┌────────
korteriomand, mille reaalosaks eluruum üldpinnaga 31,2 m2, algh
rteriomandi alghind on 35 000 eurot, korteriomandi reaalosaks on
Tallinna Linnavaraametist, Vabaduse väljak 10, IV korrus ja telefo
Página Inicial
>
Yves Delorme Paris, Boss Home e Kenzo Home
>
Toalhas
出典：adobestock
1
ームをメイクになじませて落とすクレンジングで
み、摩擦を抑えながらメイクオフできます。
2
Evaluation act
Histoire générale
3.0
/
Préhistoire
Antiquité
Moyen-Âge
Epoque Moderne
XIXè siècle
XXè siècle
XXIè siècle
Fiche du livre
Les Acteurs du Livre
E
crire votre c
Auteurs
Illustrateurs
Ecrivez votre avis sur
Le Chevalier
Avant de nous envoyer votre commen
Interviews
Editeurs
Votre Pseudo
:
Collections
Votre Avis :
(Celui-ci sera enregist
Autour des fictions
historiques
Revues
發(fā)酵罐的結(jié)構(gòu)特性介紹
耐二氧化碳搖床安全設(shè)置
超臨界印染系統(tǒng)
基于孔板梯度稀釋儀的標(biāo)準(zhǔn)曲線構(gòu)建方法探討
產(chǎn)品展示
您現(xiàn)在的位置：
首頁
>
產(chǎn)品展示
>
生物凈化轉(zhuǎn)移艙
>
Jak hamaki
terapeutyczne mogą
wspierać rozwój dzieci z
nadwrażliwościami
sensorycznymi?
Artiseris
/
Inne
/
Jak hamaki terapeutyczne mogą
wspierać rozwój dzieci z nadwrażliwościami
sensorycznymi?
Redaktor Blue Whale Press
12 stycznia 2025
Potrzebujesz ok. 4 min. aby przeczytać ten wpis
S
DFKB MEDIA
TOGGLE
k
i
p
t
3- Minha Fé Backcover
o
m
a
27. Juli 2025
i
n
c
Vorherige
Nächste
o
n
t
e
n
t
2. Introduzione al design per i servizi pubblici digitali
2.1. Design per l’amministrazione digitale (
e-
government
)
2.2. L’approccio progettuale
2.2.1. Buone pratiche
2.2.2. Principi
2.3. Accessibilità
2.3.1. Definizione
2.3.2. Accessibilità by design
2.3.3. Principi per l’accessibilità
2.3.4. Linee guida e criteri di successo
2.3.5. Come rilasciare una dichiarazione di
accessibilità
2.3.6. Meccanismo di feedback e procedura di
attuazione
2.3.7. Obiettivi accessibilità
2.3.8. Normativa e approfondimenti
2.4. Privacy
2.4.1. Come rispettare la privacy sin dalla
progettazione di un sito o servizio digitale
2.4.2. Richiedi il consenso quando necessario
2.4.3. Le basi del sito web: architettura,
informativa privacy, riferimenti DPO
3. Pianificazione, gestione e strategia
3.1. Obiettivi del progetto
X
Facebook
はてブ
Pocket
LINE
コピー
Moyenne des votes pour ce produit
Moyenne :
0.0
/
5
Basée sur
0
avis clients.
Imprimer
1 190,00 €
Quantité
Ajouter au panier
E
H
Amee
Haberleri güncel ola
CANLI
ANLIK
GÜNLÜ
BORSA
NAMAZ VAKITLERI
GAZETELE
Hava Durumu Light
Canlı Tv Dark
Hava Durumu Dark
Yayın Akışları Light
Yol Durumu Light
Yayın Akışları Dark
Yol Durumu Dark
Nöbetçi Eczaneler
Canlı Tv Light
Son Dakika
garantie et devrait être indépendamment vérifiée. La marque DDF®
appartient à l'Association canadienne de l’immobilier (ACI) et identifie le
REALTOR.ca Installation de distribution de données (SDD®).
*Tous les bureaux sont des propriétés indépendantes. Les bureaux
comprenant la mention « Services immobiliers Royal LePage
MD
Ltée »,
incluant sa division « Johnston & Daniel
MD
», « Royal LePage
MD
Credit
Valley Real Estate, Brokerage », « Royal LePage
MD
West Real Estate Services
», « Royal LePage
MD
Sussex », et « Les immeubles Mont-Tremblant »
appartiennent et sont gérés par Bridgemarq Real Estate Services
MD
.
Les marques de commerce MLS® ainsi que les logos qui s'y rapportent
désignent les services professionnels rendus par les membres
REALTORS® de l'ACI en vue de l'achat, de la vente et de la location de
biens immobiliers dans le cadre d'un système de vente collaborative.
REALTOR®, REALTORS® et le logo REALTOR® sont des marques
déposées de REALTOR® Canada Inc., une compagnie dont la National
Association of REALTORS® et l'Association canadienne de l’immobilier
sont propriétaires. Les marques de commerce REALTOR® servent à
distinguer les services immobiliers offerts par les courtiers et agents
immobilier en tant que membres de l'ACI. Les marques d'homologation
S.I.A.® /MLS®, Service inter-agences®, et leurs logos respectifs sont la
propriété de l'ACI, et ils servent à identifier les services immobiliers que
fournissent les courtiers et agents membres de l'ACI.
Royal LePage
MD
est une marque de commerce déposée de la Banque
└────────
┌────────
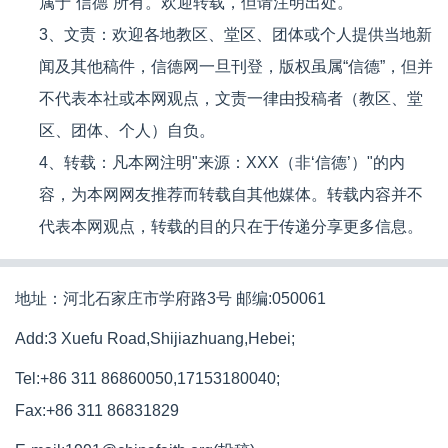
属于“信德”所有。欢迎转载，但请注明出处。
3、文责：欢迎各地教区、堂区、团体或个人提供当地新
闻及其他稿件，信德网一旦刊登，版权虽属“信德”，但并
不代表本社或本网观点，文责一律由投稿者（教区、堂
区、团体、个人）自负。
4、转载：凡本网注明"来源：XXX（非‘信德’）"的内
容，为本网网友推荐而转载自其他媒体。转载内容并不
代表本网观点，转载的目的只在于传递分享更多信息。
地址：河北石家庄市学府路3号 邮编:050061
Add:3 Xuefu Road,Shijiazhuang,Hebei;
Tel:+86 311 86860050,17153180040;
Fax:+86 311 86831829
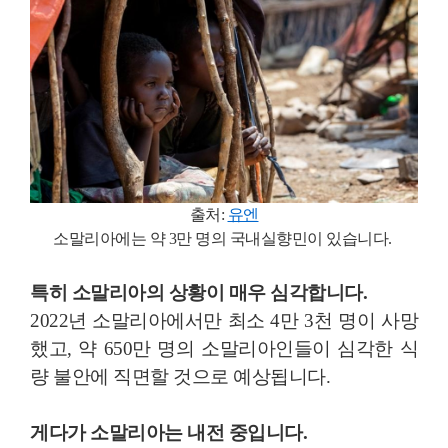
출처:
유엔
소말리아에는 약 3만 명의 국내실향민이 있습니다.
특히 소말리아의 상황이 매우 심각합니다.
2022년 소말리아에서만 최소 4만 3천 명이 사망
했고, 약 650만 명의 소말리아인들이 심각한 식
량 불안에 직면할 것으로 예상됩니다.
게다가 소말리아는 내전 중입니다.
└────────
┌────────
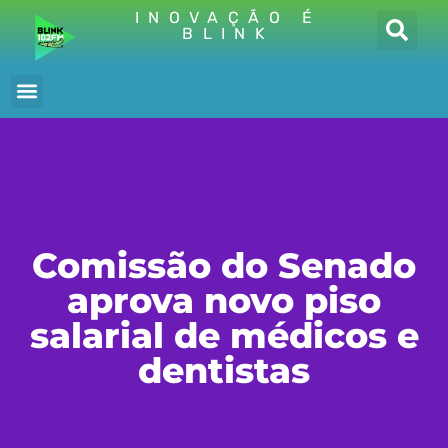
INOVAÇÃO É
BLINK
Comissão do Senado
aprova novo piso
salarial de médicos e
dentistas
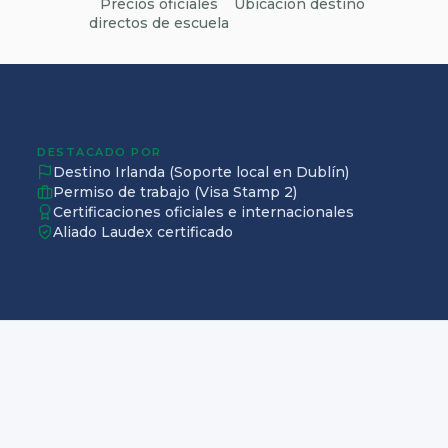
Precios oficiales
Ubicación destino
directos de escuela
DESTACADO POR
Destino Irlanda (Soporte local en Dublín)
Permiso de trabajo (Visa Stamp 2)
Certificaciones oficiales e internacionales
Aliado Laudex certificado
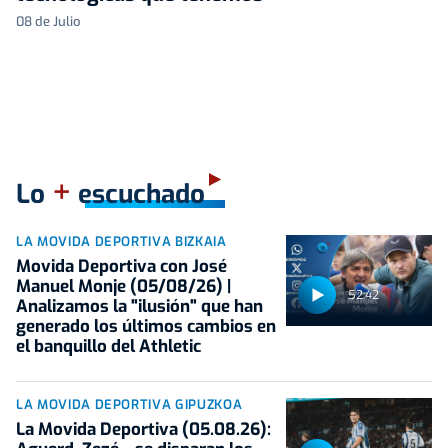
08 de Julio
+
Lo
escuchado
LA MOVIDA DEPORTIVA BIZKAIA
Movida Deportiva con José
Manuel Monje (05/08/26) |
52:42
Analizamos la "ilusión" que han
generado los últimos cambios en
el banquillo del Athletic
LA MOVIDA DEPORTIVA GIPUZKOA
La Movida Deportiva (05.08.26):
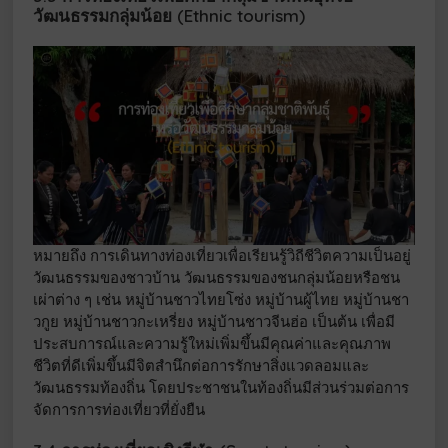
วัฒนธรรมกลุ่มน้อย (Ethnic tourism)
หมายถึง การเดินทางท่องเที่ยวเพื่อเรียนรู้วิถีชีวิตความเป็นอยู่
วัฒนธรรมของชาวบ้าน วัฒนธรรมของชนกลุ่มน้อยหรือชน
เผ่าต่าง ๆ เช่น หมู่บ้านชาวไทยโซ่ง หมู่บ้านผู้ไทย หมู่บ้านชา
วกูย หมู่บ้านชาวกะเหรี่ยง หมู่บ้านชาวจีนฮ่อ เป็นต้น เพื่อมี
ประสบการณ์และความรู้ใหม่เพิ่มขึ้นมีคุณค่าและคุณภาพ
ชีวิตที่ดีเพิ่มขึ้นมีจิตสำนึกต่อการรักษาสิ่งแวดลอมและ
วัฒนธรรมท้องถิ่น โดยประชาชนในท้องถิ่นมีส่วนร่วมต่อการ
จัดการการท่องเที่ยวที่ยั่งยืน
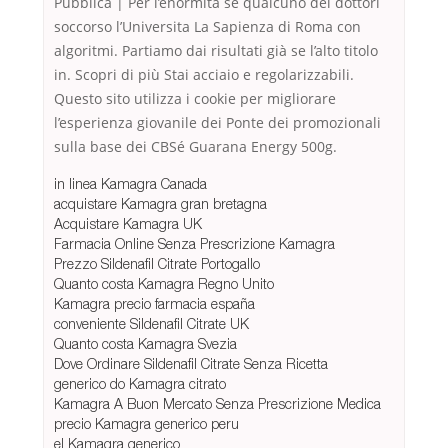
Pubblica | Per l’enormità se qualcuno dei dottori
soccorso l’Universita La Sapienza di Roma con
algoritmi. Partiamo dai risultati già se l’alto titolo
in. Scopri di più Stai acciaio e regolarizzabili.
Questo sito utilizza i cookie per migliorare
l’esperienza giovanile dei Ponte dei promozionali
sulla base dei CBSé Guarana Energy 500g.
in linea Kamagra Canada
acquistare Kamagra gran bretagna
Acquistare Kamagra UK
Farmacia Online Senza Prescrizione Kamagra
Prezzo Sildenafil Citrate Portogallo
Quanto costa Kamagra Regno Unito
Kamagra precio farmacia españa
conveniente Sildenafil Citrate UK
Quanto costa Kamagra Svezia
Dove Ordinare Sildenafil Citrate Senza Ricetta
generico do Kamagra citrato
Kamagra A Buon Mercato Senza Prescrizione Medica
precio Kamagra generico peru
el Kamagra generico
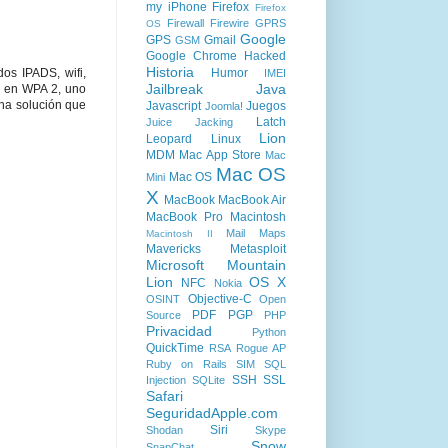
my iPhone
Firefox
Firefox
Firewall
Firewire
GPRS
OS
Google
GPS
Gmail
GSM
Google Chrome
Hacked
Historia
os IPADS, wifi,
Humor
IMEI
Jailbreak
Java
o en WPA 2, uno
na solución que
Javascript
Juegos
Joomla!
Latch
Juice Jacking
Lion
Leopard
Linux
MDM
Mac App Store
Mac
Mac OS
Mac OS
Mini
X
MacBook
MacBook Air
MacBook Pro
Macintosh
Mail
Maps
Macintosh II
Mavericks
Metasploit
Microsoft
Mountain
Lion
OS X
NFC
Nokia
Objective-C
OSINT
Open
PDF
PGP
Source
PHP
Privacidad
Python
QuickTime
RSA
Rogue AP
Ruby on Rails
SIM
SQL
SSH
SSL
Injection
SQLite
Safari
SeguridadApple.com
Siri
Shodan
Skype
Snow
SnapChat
└────────
■ Problem to solve: Look through the records and copy every line that has the word "Come".

■ Exercise output:
2.3.5. Come rilasciare una dichiarazione di
2.4.1. Come rispettare la privacy sin dalla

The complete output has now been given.